== Segment start ==

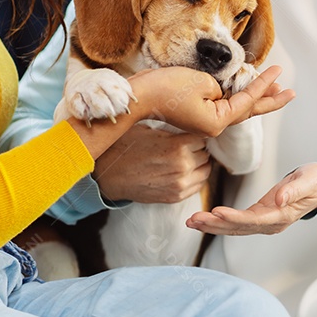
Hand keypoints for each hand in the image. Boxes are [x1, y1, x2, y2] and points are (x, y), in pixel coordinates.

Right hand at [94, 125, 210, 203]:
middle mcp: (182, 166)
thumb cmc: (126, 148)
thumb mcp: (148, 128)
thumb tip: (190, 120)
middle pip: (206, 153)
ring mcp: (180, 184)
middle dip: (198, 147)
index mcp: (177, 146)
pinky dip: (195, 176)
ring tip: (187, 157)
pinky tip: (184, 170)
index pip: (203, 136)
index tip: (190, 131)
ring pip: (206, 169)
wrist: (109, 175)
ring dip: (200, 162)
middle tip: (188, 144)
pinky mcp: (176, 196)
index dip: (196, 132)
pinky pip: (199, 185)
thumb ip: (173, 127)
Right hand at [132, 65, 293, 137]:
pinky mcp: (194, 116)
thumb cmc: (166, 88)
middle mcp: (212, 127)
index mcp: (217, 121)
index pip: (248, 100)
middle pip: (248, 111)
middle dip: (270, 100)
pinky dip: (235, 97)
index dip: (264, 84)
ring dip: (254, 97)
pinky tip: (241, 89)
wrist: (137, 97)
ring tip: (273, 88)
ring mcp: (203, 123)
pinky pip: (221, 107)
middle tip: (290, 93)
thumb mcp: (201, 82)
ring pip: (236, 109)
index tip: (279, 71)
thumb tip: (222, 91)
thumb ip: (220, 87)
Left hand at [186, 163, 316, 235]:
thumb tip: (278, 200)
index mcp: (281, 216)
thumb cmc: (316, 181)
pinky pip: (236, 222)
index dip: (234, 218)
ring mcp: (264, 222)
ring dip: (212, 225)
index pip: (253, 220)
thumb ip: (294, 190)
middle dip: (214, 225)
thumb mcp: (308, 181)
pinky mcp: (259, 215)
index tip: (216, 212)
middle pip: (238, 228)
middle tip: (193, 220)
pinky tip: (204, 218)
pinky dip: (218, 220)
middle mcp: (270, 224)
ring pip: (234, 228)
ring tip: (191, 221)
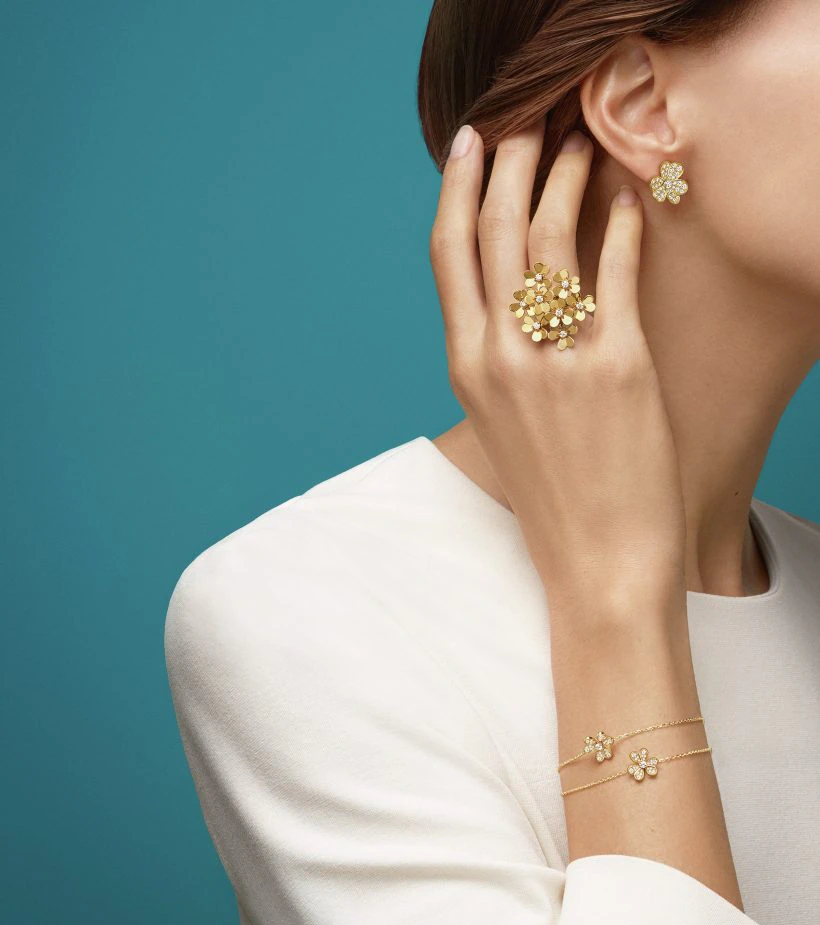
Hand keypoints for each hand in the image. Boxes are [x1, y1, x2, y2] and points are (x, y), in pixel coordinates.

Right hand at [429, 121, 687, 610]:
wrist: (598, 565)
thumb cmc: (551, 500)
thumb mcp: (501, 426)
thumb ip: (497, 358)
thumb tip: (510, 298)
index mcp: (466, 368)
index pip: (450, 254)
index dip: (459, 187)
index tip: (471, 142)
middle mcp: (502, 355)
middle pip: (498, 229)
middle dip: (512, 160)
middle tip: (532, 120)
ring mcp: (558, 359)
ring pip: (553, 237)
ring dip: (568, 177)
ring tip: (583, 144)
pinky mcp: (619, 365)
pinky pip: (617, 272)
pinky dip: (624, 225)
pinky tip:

== Segment end ==

▸ WHAT TO DO
Print the lines of the material, exactly and only, from the line that contains "middle tip: (532, 120)" down to and including the final line.

▸ EXERCISE RESULT
middle tip: (532, 120)
ring mcp: (558, 359)
ring pip: (553, 237)
ring dip: (568, 177)
ring tip: (583, 144)
pinky mcp: (619, 365)
pinky pip: (617, 272)
pinky dip: (624, 225)
pinky tip:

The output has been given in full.